Internally, Tom whistled at its likely weight. Only massively inflated attributes allowed him to carry the weapon. Even so, he wondered about the physics involved. There had to be tailored skills at play because otherwise, with the axe weighing more than he did it would be impossible to swing. Something to either make the axe lighter or to bind the man’s feet to the ground at the very minimum. He probably had both and other more exotic options on top of that Tom decided after a moments more thought. It would take a lot of specialisations to make a weapon that large and heavy work.

His study of the fighters was interrupted by Dimitri as he started to speak. “I bring terrible news.” Absolute silence descended. “Beijing, one of our sister towns was just attacked. Details are sketchy, but it appears to be a natural calamity caused by a weakening of the separation layer between the surface and the Underground. The resulting monster eruption occurred a mere twenty kilometres from the walls of Beijing.”

Dimitri abruptly raised his hand to still the sudden babble of noise that had begun as a reaction to his first statement.

“The monster horde has breached the protective walls. Lives have been lost. While the monsters didn’t reach the orphanage, it was simultaneously targeted by outside assassins. To the best of our knowledge they were acting as opportunistic scouts and have not reaped any lives. They hoped to catch reincarnators responding proactively to the crisis. We believe they failed in this aim. If any reincarnators are here, this is a good reminder of how to act in a crisis. Basically, don’t do anything… You’re all too weak to make a difference, so don’t try. Retreat into your system room the moment something like this happens to ensure you act your age.”

He paused and looked around at all of them. “I know this makes you anxious. Whenever a bastion of humanity suffers an attack, it impacts all of us. This natural calamity, what Beijing is suffering is not good, but it appears to be a random event. It was an Underground break. Unpredictable, unlucky, and as devastating as expected.
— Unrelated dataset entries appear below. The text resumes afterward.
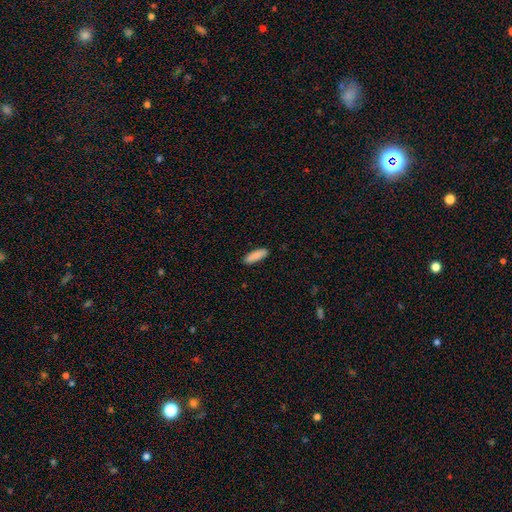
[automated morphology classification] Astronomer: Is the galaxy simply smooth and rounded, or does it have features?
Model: smooth — 89%.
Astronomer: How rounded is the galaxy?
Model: cigar-shaped — 53% (runner-up: in between, 46%).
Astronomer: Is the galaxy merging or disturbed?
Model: none — 89%.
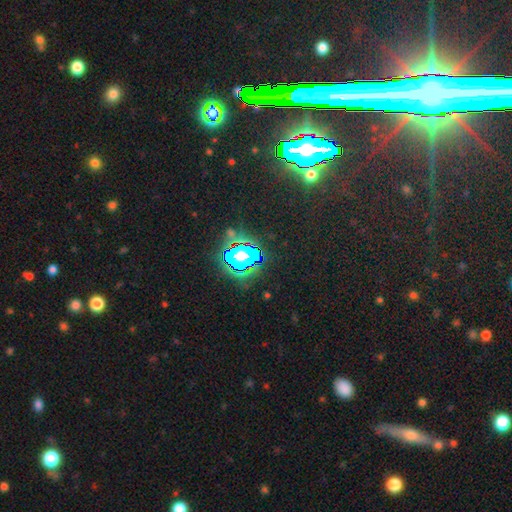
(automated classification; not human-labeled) Q: Smooth or featured?
A: star or artifact (83%); runner-up: smooth (9%)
Some of the worm monsters that escaped were above rank a hundred and ten.” There were gasps from multiple kids. “But only just. Thankfully, nothing catastrophic was released, but the combination of quantity and quality was still very dangerous. People will and have died. I don’t want to talk percentage, but it might be above ten. An absolutely devastating loss. This is why when adults talk about the competition, it has real meaning too it. Existentia is not a nice place and the people coming from earth have not grown up with magic. They’re going to be vulnerable and if we, with our fifty years of experience suffer casualties to an event like this, you can imagine what will happen if we get scattered in small groups all over Existentia. It will not go well.”
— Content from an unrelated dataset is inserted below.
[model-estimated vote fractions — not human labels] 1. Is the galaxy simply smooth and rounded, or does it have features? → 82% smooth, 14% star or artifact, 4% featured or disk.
Dimitri, with his speech finished got off his podium and disappeared.

Everyone lingered at the tables, as they were all hopeful of receiving another update. The dessert course came and went and the numbers of people present had barely reduced.

There was a stir and, sure enough, when he looked up, Dimitri was back on his speaking platform. “There’s still a fog of war in place, but I thought I would give an update before you all head off to bed. I can report that the orphanage has survived and has not been evacuated as the shields are still intact and it was deemed the safest place for kids. Furthermore, the major threats, three worms ranging from a hundred and ten to a hundred and seventeen and a magma wolf elemental of similar rank have been either slain or driven away. Two of the worms escaped but given their species and that they were bloodied they won’t return. With them taken care of, the main crisis has bene dealt with and they believe the breach to the Underground has self-sealed already like they usually do. Beijing remains under assault by lesser creatures with ranks between seventy and ninety-five, but the defenders are repelling them easily enough. At this point, they can’t see a scenario where the town will need to be abandoned.”
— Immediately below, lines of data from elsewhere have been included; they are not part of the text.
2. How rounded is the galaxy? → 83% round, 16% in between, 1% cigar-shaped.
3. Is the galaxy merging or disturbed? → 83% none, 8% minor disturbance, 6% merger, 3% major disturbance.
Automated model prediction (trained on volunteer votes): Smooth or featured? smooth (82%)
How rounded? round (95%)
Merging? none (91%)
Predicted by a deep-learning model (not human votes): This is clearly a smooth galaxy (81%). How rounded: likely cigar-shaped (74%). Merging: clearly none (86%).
“How many dead?” A brave teenager yelled out.

“Around five hundred fighters and twice that in civilians.” Dimitri answered quietly. “Casualty rates are estimated to be at about seven percent, which is much better than first thought. I don’t have anything else to share, and this is the last update for today.” With a firm nod, he departed the stage.

Everyone looked shocked, but Briana embracing her new role led them to one of the smaller training rooms so they could lock it and train in peace with just the four of them. It was immediately obvious that everyone but Kang fought distractedly. All Tom could think about was the number of ranking points they had just lost. Five hundred combatants were not a small number and humans were already struggling.

Kang Quick Stepped forward and his fist connected with Tom’s solar plexus before he could defend himself.

He grunted as the air was blown out of him and instinctively used Spark and then danced forward, landing two quick blows to the side of Kang’s head and then chin. It was mostly just instinct, but it was effective. The other reincarnator collapsed like a sack of potatoes his eyes rolling to show their whites.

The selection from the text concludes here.